[Data section Boundary: Start]

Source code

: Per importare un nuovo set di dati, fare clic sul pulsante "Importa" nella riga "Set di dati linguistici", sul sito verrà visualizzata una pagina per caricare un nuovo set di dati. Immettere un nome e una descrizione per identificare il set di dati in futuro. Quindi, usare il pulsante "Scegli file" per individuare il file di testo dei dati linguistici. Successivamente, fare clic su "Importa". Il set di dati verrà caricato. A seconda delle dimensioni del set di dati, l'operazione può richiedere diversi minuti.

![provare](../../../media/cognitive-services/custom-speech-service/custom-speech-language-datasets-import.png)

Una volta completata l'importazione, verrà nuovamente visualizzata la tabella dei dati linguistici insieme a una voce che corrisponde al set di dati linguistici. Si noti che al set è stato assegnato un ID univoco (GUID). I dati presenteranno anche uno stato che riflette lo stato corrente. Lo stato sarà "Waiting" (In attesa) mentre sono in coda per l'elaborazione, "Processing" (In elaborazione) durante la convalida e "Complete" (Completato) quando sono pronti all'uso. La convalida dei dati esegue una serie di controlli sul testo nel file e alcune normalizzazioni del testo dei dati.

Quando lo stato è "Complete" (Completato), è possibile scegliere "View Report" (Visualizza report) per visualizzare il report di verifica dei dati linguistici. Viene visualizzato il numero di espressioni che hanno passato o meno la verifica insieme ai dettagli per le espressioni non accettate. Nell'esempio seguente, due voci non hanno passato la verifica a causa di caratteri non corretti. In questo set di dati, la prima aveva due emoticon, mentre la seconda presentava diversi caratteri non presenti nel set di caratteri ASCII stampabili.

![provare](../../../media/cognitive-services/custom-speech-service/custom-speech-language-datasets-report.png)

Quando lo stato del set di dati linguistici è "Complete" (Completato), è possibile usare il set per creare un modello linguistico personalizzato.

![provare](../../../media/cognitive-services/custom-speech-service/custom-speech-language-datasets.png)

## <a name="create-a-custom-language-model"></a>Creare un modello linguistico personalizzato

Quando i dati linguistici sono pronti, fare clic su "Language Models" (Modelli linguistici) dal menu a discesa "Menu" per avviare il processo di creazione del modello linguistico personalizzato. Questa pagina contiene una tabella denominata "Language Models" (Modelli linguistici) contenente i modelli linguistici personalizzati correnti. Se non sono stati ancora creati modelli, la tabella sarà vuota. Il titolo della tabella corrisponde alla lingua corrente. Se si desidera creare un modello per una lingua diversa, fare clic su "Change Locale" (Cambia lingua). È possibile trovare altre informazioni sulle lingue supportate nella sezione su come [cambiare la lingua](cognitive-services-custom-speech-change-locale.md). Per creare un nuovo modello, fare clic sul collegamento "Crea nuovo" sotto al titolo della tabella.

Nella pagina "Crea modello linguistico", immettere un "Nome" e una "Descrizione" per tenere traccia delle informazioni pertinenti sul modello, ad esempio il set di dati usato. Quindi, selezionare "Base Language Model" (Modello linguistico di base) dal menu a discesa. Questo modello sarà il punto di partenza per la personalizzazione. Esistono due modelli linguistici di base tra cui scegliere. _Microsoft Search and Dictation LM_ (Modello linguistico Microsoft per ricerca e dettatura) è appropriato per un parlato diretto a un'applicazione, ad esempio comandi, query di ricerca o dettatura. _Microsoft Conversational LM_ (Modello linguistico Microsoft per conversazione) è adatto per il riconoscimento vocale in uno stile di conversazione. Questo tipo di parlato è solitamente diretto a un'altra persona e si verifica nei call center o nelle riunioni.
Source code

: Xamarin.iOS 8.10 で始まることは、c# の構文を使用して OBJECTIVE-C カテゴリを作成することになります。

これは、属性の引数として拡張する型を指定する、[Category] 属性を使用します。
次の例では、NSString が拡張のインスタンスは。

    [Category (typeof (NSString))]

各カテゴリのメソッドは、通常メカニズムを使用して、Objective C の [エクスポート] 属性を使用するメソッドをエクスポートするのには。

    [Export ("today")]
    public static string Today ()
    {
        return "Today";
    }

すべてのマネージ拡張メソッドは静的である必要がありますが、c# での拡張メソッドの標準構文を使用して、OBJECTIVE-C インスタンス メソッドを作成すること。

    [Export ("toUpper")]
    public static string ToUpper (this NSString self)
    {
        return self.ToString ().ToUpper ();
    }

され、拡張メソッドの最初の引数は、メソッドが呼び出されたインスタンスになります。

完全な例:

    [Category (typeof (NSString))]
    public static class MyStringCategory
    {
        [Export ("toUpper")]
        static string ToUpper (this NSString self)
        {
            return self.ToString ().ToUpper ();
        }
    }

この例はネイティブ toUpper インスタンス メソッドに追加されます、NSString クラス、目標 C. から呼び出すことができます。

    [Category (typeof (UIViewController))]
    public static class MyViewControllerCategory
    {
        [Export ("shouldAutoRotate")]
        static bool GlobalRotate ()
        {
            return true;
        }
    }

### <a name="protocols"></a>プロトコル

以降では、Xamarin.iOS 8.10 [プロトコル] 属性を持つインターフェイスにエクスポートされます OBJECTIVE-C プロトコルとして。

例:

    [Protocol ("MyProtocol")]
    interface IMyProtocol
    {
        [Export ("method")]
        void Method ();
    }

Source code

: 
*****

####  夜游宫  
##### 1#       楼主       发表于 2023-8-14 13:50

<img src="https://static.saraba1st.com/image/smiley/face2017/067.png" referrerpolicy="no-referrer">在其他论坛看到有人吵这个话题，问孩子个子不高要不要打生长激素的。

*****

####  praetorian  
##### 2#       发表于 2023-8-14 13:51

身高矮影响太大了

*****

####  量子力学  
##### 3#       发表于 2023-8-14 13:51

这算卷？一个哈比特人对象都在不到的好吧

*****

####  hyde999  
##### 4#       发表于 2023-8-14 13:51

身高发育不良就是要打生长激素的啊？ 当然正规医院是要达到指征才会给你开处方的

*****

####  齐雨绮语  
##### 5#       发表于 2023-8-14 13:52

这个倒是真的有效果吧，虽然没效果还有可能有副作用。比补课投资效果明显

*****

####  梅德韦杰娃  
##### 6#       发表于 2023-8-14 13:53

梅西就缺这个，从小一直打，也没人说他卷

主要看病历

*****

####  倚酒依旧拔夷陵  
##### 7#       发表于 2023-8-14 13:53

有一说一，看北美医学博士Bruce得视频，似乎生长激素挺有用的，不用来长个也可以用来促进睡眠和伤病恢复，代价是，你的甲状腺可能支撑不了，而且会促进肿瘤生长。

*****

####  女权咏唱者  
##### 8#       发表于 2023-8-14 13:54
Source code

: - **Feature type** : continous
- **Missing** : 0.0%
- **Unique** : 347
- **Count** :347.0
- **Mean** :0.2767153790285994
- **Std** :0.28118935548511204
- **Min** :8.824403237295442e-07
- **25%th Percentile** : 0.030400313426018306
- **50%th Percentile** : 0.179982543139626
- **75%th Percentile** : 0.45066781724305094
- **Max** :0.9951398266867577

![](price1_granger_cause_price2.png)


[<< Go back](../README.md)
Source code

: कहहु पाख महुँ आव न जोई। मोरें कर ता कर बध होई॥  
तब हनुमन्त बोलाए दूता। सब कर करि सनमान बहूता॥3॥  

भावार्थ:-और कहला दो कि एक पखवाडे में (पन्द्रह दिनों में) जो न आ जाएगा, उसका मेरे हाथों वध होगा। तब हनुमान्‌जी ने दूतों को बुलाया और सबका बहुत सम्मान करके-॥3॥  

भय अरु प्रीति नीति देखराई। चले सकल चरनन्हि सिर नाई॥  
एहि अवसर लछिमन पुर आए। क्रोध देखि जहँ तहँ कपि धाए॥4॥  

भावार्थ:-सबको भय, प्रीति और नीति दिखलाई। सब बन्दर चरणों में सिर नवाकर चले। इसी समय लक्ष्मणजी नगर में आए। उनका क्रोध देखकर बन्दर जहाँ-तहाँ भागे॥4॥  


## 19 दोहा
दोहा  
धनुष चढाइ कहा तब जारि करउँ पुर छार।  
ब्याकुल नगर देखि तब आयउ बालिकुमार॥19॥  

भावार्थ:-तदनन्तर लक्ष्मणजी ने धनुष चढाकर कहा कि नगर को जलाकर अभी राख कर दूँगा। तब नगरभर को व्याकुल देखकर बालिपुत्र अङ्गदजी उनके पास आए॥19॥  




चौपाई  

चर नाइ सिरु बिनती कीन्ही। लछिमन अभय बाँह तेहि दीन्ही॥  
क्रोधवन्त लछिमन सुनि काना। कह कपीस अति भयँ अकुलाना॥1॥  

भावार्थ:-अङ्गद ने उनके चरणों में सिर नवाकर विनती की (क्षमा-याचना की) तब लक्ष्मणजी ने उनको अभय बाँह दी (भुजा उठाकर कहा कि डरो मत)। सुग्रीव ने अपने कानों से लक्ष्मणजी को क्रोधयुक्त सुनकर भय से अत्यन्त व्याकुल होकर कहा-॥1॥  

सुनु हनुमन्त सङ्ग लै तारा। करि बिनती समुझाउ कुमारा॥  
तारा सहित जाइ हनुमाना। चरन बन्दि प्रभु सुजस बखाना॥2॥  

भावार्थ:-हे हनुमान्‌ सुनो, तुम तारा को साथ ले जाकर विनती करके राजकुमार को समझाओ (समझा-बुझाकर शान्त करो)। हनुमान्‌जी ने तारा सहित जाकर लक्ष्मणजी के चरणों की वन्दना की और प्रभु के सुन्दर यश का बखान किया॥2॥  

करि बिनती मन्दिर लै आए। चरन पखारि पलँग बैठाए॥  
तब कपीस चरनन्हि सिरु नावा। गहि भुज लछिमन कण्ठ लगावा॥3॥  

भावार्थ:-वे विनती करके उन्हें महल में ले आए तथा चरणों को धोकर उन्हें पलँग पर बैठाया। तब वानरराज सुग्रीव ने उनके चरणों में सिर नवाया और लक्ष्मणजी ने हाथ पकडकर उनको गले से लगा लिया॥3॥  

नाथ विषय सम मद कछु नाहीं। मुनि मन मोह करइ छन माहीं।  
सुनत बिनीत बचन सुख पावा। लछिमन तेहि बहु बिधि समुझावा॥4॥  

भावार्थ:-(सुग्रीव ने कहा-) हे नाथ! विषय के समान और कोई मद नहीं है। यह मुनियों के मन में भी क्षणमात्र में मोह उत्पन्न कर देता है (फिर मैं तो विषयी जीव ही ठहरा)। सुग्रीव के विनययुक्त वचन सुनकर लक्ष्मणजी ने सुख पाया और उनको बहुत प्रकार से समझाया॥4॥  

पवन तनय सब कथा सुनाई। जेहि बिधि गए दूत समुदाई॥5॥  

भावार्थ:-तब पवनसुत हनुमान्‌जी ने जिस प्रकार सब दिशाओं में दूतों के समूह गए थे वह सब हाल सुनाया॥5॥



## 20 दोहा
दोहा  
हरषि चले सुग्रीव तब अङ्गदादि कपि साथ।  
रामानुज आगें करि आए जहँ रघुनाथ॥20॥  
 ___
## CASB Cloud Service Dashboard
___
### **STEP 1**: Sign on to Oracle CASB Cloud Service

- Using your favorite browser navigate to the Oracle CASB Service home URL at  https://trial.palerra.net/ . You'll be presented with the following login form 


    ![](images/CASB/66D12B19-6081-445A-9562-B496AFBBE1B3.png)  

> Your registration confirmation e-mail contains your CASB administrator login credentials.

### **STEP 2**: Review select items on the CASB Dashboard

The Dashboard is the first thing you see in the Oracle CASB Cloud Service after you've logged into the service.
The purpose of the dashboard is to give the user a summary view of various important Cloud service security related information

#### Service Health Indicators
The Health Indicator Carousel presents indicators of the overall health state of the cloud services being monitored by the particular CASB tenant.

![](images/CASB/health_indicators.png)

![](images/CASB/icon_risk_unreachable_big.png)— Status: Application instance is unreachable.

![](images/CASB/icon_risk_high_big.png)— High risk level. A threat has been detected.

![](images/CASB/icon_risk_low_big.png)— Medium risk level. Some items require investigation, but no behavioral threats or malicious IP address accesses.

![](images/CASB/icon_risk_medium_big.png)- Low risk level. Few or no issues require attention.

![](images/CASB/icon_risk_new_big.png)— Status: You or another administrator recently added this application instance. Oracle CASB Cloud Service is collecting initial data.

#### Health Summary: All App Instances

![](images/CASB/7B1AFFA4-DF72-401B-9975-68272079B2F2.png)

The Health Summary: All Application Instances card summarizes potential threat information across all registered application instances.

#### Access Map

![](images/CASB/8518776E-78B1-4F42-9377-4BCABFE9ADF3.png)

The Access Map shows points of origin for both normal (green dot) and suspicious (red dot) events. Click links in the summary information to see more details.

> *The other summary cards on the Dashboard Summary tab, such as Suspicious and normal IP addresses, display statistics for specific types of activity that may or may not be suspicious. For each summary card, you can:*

[Data section Boundary: End]

* _How to complete this task_: Please reproduce the lines from the line with "身高发育不良就是要打生长激素的啊？ 当然正规医院是要达到指征才会给你开处方的" to the line with "- **75%th Percentile** : 0.45066781724305094", both ends included, exactly as they appear above.

* _Reply_:
身高发育不良就是要打生长激素的啊？ 当然正规医院是要达到指征才会给你开处方的

*****

####  齐雨绮语  
##### 5#       发表于 2023-8-14 13:52

这个倒是真的有效果吧，虽然没效果还有可能有副作用。比补课投资效果明显

*****

####  梅德韦杰娃  
##### 6#       发表于 2023-8-14 13:53

梅西就缺这个，从小一直打，也没人说他卷

主要看病历

*****

####  倚酒依旧拔夷陵  
##### 7#       发表于 2023-8-14 13:53

有一说一，看北美医学博士Bruce得视频，似乎生长激素挺有用的，不用来长个也可以用来促进睡眠和伤病恢复，代价是，你的甲状腺可能支撑不了，而且会促进肿瘤生长。

*****

####  女权咏唱者  
##### 8#       发表于 2023-8-14 13:54
Source code

: - **Feature type** : continous
- **Missing** : 0.0%
- **Unique** : 347
- **Count** :347.0
- **Mean** :0.2767153790285994
- **Std** :0.28118935548511204
- **Min** :8.824403237295442e-07
- **25%th Percentile** : 0.030400313426018306
- **50%th Percentile** : 0.179982543139626
- **75%th Percentile** : 0.45066781724305094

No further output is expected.